ABOUT THIS TASK
Read the records below and report each line in which "ProjectId" occurs.

DATA TO PROCESS
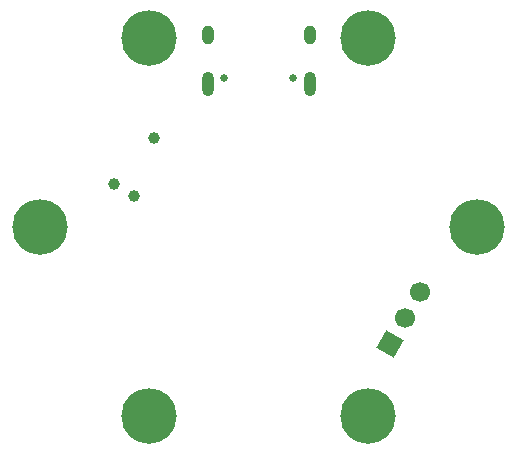
<source format=gbr>
%TF.GenerationSoftware,KiCad,Pcbnew,(7.0.0)*%
%TF.CreationDate,2023-12-11T14:41:33-05:00*%
%TF.ProjectId,stm32-accel-breakout,73746d33-322d-4616-9363-656c2d627265,rev?*%
%TF.SameCoordinates,Original*%
%TF.FileFunction,Soldermask,Bot*%
%TF.FilePolarity,Negative*%
%FSLAX46Y46*%
G04 Gerber Fmt 4.6, Leading zero omitted, Abs format (unit mm)*
G04 Created by KiCad (PCBNEW (7.0.0)) date 2023-12-11 14:41:33*
%MOMM*%
%LPD*%
G01*
G04 APERTURE LIST*
G04 Aperture macros list*
%AMHorizOval*
0 Thick line with rounded ends*
0 $1 width*
0 $2 $3 position (X,Y) of the first rounded end (center of the circle)*
0 $4 $5 position (X,Y) of the second rounded end (center of the circle)*
0 Add line between two ends*
20,1,$1,$2,$3,$4,$5,0*
0 Add two circle primitives to create the rounded ends*
1,1,$1,$2,$3*
1,1,$1,$4,$5*%
%AMRotRect*
0 Rectangle, with rotation*
0 The origin of the aperture is its center*
0 $1 length*
0 $2 width*
0 $3 Rotation angle, in degrees counterclockwise*
0 Add horizontal line*
21,1,$1,$2,0,0,$3*%
G04 Aperture macros list end*
%ADD10C,4.700000*%
%ADD11C,0.650000*%
%ADD12O,1.000000X2.100000*%
%ADD13O,1.000000X1.600000*%
%ADD14RotRect,1.700000X1.700000X150.000000*%
%ADD15HorizOval,1.700000X0.000000X0.000000X0.000000X0.000000X0*%
%ADD16C,0.990600*%
G04 APERTURE END LIST*
D10*
%TO.C,H6*%
X168327215Y-100278051D03*
%TD*%
%TO.C,H5*%
X131327215Y-100278051D03*
%TD*%
%TO.C,H4*%
X140577215Y-84278051D03*
%TD*%
%TO.C,H3*%
X159077215Y-84278051D03*
%TD*%
%TO.C,H2*%
X159077215Y-116278051D03*
%TD*%
%TO.C,H1*%
X140577215Y-116278051D03*
%TD*%
D11*
%TO.C,J1*%
X152717215Y-87633051D03*
X146937215Y-87633051D03*
D12*
X154147214Y-88133050D03*
D13*
X154147214Y-83953050D03*
D12*
X145507214Y-88133050D03*
D13*
X145507214Y-83953050D03*
%TD*%
D14*
%TO.C,J3*%
X160949999Y-110149999D03*
D15*
X162219999Y-107950294D03*
X163489999Y-105750590D03*
%TD*%
D16*
%TO.C,J4*%
X140970000Y-92700295D03*
X139309882Y-97607705D03*
X137550118Y-96591705D03*
%TD*%
M02*

</source>
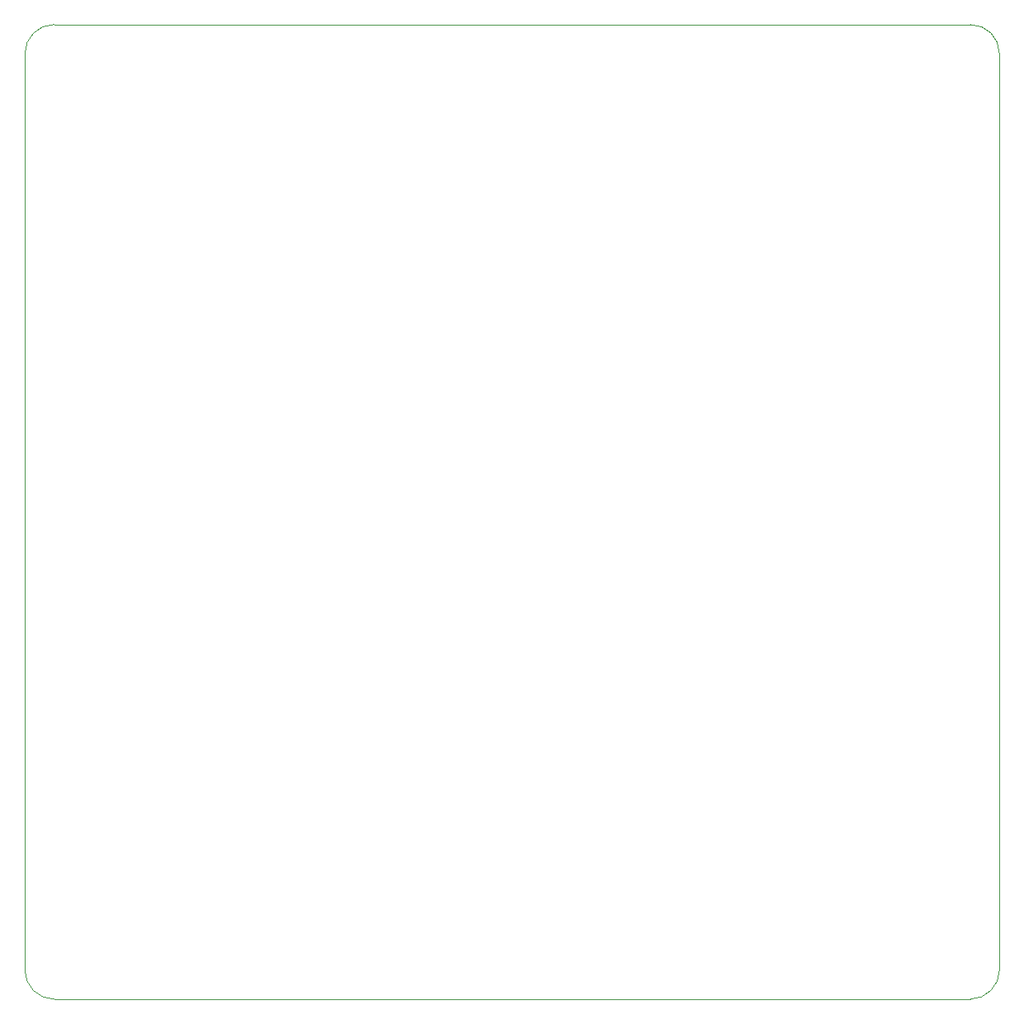
<source format=gm1>
G04 #@! TF.GenerationSoftware,KiCad,Pcbnew,8.0.2-1*
G04 #@! TF.CreationDate,2024-06-26T09:27:31-04:00*
G04 #@! TF.ProjectId,MiniCamel,4d696e69-4361-46d6-956c-2e6b69636164,2.1*
G04 #@! TF.SameCoordinates,PX16e3600PY6052340*
G04 #@! TF.FileFunction,Profile,NP*
%FSLAX46Y46*%
G04 Gerber Fmt 4.6, Leading zero omitted, Abs format (unit mm)*
G04 Created by KiCad (PCBNEW 8.0.2-1) date 2024-06-26 09:27:31*
%MOMM*%
%LPD*%
G01*
G04 APERTURE LIST*
G04 #@! TA.AperFunction,Profile*
%ADD10C,0.100000*%
G04 #@! TD*
G04 APERTURE END LIST*
D10*
X0Y74000000D02*
G75*
G02*
X3000000Y77000000I3000000J0D01*
G01*
X3000000Y-23000000D02*
G75*
G02*
X0Y-20000000I0J3000000D01*
G01*
X3000000Y-23000000D02*
X97000000Y-23000000D01*
X96999996Y77000432D02*
G75*
G02*
X99999927Y74000001I27704J-2972232D01*
G01*
X0Y74000000D02*
X0Y-20000000D01*
X100000000Y-20000000D02*
G75*
G02*
X97000000Y-23000000I-3000000J0D01*
G01*
X3000000Y77000000D02*
X97000000Y77000000D01*
X100000000Y-20000000D02*
X100000000Y74000000D01*
M02*

</source>
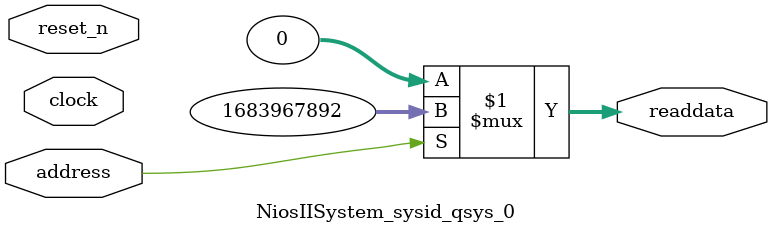
<source format=v>



// synthesis translate_off
`timescale 1ns / 1ps
// synthesis translate_on

// turn off superfluous verilog processor warnings 
// altera message_level Level1 
// altera message_off 10034 10035 10036 10037 10230 10240 10030 

module NiosIISystem_sysid_qsys_0 (
               // inputs:
                address,
                clock,
                reset_n,

               // outputs:
                readdata
             )
;

  output  [ 31: 0] readdata;
  input            address;
  input            clock;
  input            reset_n;

  wire    [ 31: 0] readdata;
  //control_slave, which is an e_avalon_slave
  assign readdata = address ? 1683967892 : 0;

endmodule



</source>
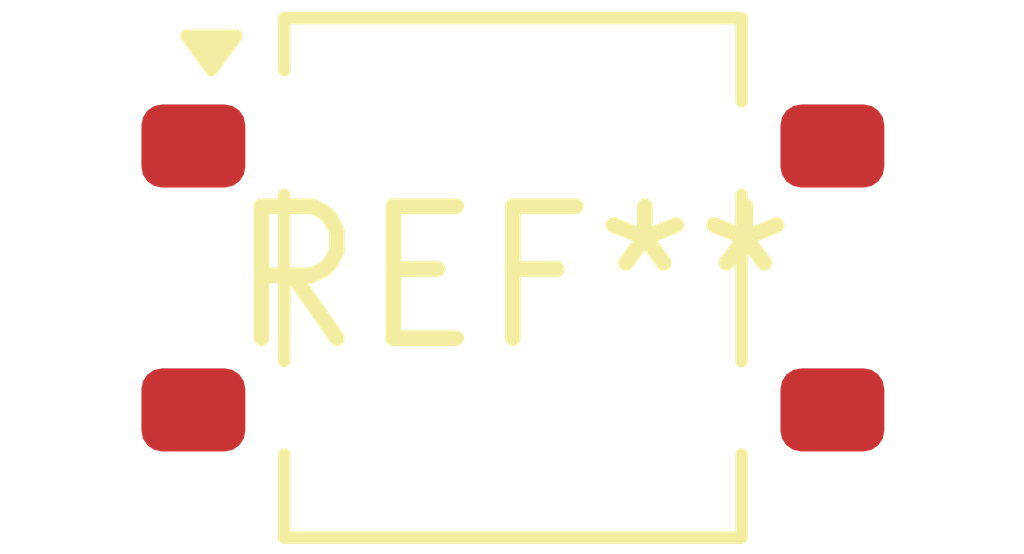
<source format=kicad_pcb>
(kicad_pcb (version 20240108) (generator pcbnew)

  (general
    (thickness 1.6)
  )

  (paper "A4")
  (layers
    (0 "F.Cu" signal)
    (31 "B.Cu" signal)
    (32 "B.Adhes" user "B.Adhesive")
    (33 "F.Adhes" user "F.Adhesive")
    (34 "B.Paste" user)
    (35 "F.Paste" user)
    (36 "B.SilkS" user "B.Silkscreen")
    (37 "F.SilkS" user "F.Silkscreen")
    (38 "B.Mask" user)
    (39 "F.Mask" user)
    (40 "Dwgs.User" user "User.Drawings")
    (41 "Cmts.User" user "User.Comments")
    (42 "Eco1.User" user "User.Eco1")
    (43 "Eco2.User" user "User.Eco2")
    (44 "Edge.Cuts" user)
    (45 "Margin" user)
    (46 "B.CrtYd" user "B.Courtyard")
    (47 "F.CrtYd" user "F.Courtyard")
    (48 "B.Fab" user)
    (49 "F.Fab" user)
    (50 "User.1" user)
    (51 "User.2" user)
    (52 "User.3" user)
    (53 "User.4" user)
    (54 "User.5" user)
    (55 "User.6" user)
    (56 "User.7" user)
    (57 "User.8" user)
    (58 "User.9" user)
  )

  (setup
    (pad_to_mask_clearance 0)
    (pcbplotparams
      (layerselection 0x00010fc_ffffffff)
      (plot_on_all_layers_selection 0x0000000_00000000)
      (disableapertmacros false)
      (usegerberextensions false)
      (usegerberattributes false)
      (usegerberadvancedattributes false)
      (creategerberjobfile false)
      (dashed_line_dash_ratio 12.000000)
      (dashed_line_gap_ratio 3.000000)
      (svgprecision 4)
      (plotframeref false)
      (viasonmask false)
      (mode 1)
      (useauxorigin false)
      (hpglpennumber 1)
      (hpglpenspeed 20)
      (hpglpendiameter 15.000000)
      (dxfpolygonmode false)
      (dxfimperialunits false)
      (dxfusepcbnewfont false)
      (psnegative false)
      (psa4output false)
      (plotreference false)
      (plotvalue false)
      (plotinvisibletext false)
      (sketchpadsonfab false)
      (subtractmaskfromsilk false)
      (outputformat 1)
      (mirror false)
      (drillshape 1)
      (scaleselection 1)
      (outputdirectory "")
    )
  )

  (net 0 "")

  (footprint "TO-269AA" (layer "F.Cu") (at 0 0))

)

</source>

RESPONSE
%TF.ProjectId,stm32-accel-breakout,73746d33-322d-4616-9363-656c2d627265,rev?*%
G04 #@! TF.ProjectId,MiniCamel,4d696e69-4361-46d6-956c-2e6b69636164,2.1*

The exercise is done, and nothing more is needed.